Или эти встревоженные граждане хорошо маскируются.

Курск. Фото: Алексей Душутин / «Новая газета»

Но потом происходят события в Курской и Белгородской областях (да, все, что там происходит в эту последнюю августовскую неделю, руководитель страны в основном называет именно так — «события»), и власть совместно с пропагандой обнаруживают себя в чудовищном смысловом шпагате. С одной стороны, по факту это теперь не та специальная военная операция, какой она изначально задумывалась, сколько ни фильтруй официальные новости из регионов, где происходят «события». Сарафанное радио разносит по долам и весям всякое тревожное про срочников, про бегущих из своих домов семьи.

С другой стороны, в этот момент власти вроде и надо людям что-то такое сказать, чтобы они ну как минимум возмутились, мобилизовались, встали стеной и все такое-прочее, но нельзя. Потому что тогда как раз и получится то слово, да еще и применительно к нашей территории, а у нас же спецоперация. Поэтому и вызвали на выручку очередной эвфемизм в виде «режима КТО», но что-то подсказывает, что даже бодро зачитывающие в телевизоре новости пропагандисты не очень в эту конструкцию верят. Во всяком случае, Z-публика на него откровенно порыкивает.
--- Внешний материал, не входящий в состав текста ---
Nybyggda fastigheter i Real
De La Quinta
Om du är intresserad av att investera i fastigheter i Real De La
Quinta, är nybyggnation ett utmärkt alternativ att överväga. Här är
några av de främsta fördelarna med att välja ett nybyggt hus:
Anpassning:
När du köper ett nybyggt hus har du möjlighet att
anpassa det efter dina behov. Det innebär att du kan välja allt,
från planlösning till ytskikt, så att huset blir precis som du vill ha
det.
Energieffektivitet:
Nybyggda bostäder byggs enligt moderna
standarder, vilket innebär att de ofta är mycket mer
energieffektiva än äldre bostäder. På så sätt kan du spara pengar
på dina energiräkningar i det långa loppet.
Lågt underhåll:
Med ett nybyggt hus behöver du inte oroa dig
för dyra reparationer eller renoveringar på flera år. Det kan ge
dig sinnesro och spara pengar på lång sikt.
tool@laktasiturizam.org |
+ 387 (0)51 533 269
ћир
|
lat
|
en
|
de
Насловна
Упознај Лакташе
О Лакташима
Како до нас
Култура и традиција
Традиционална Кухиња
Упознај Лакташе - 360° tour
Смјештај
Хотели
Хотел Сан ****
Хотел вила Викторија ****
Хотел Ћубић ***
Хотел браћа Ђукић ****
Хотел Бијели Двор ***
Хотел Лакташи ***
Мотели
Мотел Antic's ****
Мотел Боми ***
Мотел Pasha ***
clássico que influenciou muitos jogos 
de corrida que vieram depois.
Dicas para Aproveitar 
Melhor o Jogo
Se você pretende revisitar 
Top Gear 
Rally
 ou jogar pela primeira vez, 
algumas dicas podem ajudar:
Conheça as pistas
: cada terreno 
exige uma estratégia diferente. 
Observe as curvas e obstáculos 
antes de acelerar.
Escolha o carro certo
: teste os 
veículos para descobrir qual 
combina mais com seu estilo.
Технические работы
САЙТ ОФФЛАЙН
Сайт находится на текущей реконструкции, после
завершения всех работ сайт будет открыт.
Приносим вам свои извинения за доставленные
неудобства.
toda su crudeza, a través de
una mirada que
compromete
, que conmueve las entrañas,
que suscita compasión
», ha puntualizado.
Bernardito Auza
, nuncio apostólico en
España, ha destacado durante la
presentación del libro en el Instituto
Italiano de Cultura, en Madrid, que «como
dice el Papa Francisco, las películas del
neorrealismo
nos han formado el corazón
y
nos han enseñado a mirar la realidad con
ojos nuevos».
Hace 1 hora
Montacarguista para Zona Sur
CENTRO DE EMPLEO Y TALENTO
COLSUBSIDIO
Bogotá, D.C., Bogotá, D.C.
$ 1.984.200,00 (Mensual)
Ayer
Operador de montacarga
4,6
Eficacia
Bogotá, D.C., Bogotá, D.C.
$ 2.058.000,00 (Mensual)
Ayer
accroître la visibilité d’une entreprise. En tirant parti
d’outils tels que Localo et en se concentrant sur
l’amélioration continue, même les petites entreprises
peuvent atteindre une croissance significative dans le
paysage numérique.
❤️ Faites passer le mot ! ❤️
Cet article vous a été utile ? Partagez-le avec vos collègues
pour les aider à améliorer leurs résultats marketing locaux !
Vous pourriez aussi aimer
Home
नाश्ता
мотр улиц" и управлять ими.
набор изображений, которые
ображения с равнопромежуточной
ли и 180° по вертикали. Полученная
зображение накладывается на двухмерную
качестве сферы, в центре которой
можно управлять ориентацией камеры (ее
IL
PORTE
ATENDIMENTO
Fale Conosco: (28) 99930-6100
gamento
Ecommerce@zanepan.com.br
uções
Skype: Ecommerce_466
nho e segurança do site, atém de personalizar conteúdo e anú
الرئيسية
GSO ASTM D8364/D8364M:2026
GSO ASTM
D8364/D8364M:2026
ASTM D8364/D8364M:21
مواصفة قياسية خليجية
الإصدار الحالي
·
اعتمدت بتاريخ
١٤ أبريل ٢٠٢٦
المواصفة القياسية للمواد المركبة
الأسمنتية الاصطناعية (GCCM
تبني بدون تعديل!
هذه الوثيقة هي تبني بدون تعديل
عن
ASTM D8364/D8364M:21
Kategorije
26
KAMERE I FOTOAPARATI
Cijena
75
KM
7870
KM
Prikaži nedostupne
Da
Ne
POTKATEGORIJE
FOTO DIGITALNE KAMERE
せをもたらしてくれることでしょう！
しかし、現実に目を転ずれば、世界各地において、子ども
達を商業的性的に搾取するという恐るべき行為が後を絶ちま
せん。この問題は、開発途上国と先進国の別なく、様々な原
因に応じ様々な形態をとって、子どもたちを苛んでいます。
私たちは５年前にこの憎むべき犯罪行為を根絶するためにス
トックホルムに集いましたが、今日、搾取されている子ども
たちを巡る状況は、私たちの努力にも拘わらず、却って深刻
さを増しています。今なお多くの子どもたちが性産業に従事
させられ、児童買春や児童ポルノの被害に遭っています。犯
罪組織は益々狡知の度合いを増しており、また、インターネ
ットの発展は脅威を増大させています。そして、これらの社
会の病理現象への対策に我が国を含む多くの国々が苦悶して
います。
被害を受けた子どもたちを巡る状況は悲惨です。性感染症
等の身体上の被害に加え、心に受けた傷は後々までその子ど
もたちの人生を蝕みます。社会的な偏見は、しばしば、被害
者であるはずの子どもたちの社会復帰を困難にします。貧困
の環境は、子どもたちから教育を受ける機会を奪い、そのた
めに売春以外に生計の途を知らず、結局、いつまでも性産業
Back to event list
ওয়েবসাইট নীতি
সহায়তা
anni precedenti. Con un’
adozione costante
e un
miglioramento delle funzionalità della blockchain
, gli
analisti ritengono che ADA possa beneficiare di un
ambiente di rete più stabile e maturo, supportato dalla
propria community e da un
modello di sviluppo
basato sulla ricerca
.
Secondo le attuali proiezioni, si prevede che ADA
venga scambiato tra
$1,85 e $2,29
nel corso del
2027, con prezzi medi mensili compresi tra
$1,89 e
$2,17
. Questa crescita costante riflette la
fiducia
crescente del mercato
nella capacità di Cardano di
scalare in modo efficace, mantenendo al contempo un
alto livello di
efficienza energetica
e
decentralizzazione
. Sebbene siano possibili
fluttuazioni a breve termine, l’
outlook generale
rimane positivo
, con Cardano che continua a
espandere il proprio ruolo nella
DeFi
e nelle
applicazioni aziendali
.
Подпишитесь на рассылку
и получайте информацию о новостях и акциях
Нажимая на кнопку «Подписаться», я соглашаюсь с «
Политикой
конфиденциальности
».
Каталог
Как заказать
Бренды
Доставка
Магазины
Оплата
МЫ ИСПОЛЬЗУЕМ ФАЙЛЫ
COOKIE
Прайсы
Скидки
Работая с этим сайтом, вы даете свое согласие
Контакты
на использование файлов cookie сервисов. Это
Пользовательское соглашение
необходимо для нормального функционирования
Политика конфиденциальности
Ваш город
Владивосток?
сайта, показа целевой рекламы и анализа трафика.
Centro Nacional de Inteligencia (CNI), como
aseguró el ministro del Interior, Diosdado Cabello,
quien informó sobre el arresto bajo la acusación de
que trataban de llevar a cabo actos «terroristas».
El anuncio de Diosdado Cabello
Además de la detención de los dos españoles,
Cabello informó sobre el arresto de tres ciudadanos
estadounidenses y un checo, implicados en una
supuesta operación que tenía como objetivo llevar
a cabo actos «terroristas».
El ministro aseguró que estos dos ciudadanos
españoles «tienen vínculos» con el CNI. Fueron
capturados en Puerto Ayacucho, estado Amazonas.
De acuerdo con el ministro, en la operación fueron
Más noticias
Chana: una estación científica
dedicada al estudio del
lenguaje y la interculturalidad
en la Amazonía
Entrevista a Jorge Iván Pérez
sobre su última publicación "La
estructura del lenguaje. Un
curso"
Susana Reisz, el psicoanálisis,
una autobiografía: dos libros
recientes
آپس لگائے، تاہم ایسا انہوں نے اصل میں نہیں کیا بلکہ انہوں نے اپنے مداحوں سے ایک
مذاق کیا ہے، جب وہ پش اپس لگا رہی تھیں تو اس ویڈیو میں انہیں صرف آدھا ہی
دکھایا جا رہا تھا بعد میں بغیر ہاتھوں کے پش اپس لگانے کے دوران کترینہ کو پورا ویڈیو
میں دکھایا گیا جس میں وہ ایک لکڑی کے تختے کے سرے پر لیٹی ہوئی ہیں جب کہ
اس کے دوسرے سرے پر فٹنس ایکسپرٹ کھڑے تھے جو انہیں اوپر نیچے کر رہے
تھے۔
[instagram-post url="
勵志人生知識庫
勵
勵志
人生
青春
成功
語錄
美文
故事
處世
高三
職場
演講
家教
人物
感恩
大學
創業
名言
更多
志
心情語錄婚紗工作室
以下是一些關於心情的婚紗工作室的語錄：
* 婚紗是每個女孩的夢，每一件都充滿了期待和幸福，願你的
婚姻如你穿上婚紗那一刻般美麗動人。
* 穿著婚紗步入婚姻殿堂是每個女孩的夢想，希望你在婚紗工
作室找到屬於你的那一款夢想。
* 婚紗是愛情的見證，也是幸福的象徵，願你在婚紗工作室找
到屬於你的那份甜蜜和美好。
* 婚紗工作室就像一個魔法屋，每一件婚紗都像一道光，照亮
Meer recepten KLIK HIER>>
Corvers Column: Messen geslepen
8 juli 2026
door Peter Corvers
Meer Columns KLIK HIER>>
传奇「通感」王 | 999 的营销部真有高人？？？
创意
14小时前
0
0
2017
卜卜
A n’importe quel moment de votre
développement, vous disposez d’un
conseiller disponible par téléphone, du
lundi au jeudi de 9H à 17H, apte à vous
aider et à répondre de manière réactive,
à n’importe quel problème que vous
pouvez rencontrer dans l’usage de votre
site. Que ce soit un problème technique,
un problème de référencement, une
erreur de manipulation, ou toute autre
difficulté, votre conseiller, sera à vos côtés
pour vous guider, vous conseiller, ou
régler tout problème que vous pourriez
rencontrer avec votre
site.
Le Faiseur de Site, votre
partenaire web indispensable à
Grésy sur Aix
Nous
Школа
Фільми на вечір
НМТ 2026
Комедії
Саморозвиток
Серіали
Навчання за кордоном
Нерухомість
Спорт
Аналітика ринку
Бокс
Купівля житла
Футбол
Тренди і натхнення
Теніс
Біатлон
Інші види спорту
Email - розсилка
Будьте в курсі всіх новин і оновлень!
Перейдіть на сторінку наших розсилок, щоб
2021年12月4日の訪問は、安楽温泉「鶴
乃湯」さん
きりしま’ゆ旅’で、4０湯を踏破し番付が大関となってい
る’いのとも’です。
А люди — да, они, конечно, некоторые возмущены и встревожены, особенно те, кто либо сами живут в приграничных регионах, либо те, у кого там есть родственники, или те, кто оттуда родом. Это естественно — быть взволнованным и возмущенным, быть в ярости, когда туда, где ты родился и вырос, приходят люди с оружием и приезжают танки. Не так ли? Люди мобилизуются, но пока мобилизуются в основном лишь вербально, посылая проклятия на головы всех причастных к возникновению «ситуации» в социальных сетях и на форумах. Перейдет ли эта вербальная мобилизация в деятельную — хороший, даже отличный вопрос. Ведь от ответа на него напрямую зависит, начнут ли люди понимать, что происходит не то, о чем им говорят.